Render the records below as a Markdown table with the columns Row and Text, one numbered row per line, and omit blank lines and the pictures.

********************

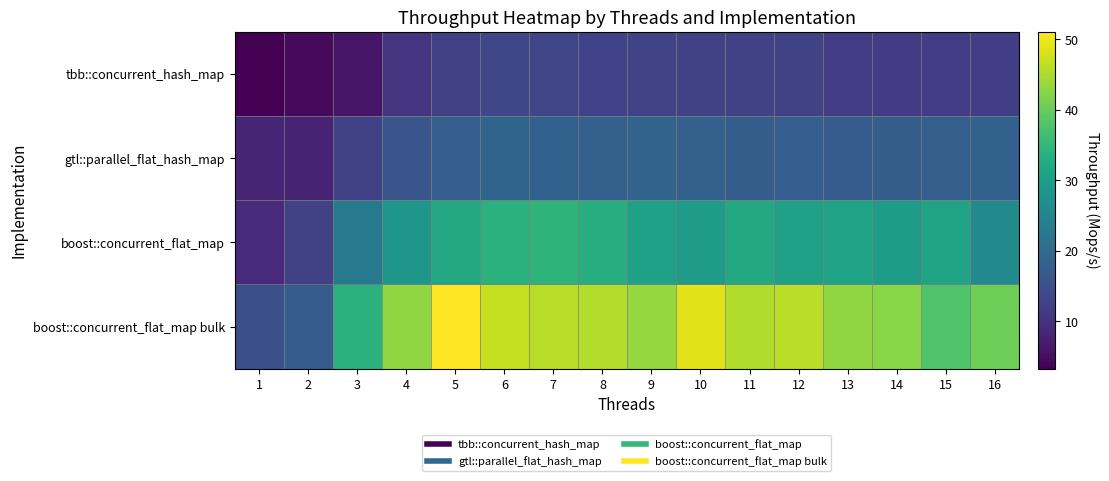

At which category is the sum across all series the highest?

5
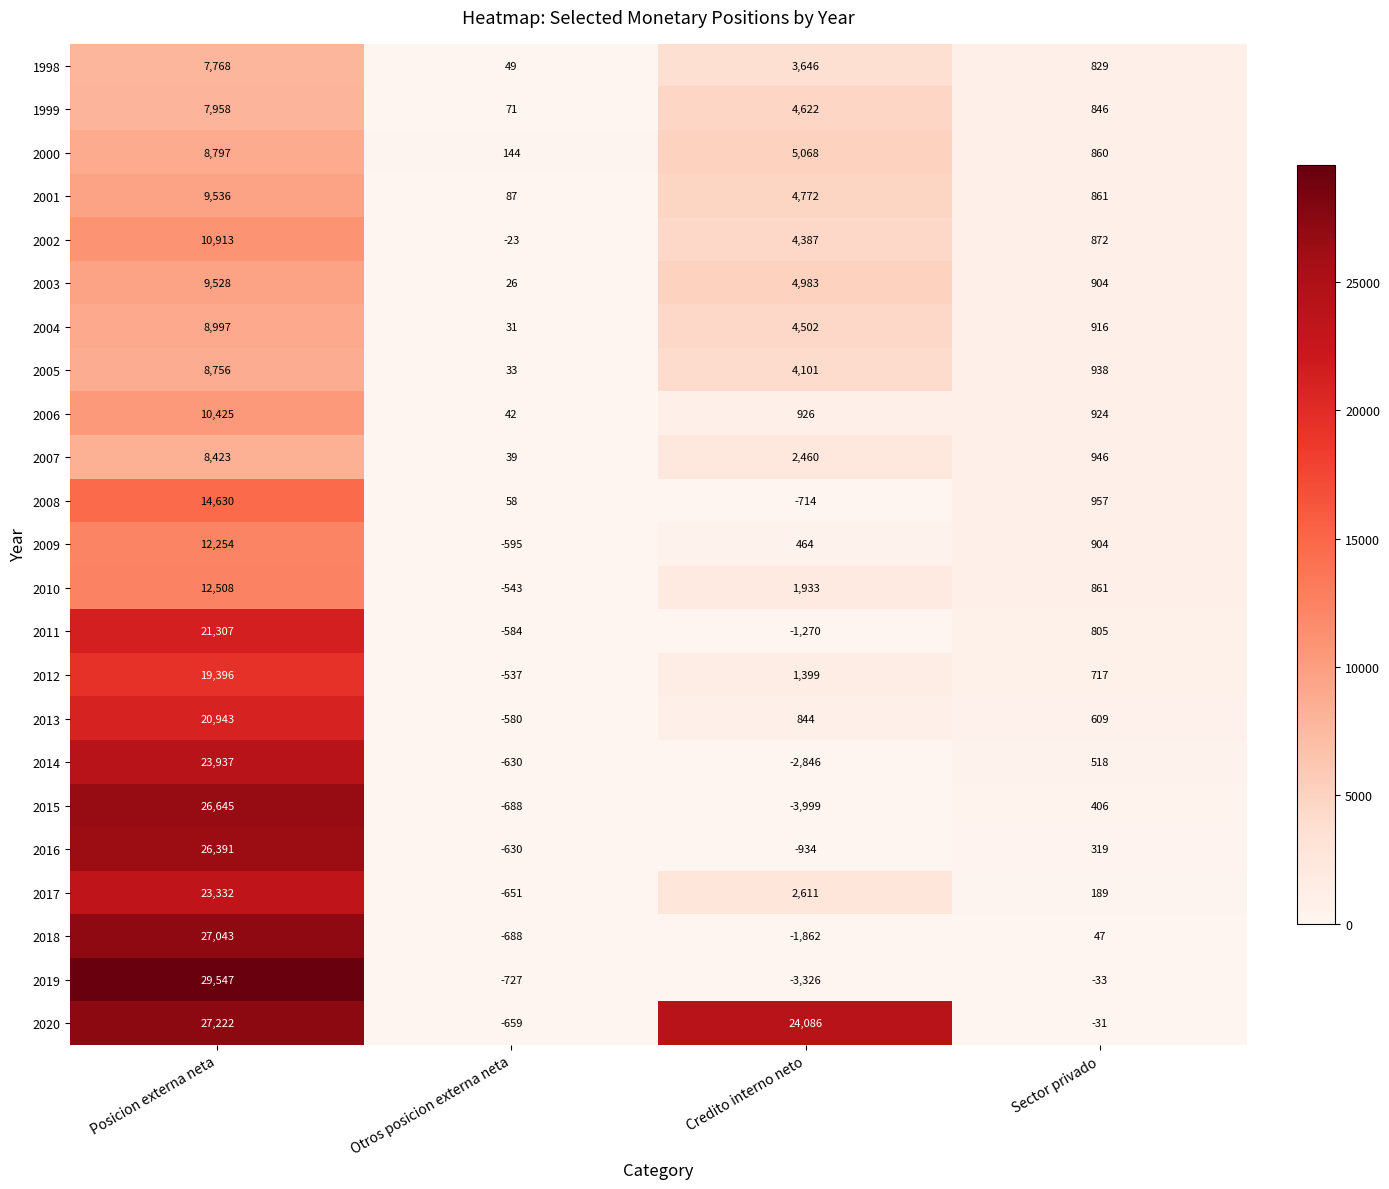

Is it true that 2002 equals -23 at Otros posicion externa neta?

True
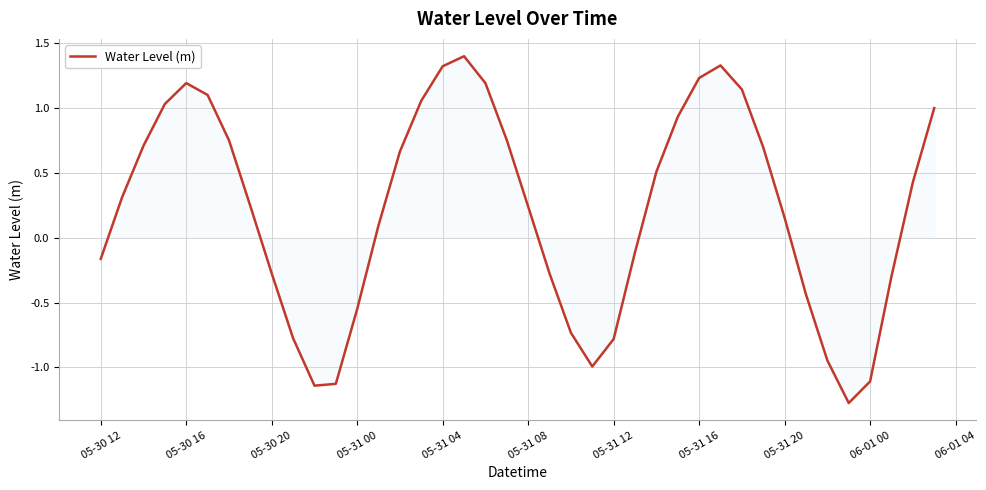

What is the difference between the maximum and minimum values?

2.7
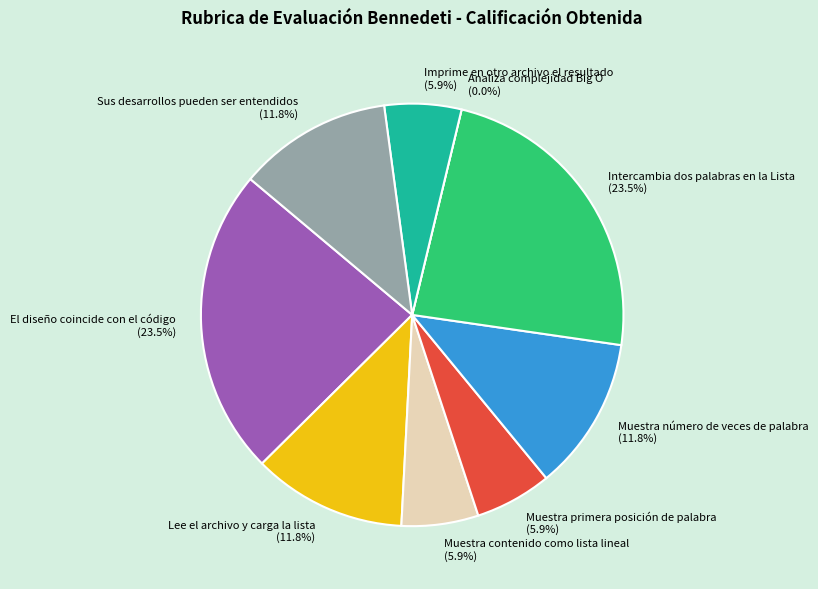

Does Intercambia dos palabras en la Lista account for over 50% of the chart?

No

********************

[EXERCISE RESPONSE]:
| Row | Text |
|---|---|
| 1 | At which category is the sum across all series the highest? |
| 2 | 5 |
| 3 | Is it true that 2002 equals -23 at Otros posicion externa neta? |
| 4 | True |
| 5 | What is the difference between the maximum and minimum values? |
| 6 | 2.7 |
| 7 | Does Intercambia dos palabras en la Lista account for over 50% of the chart? |
| 8 | No |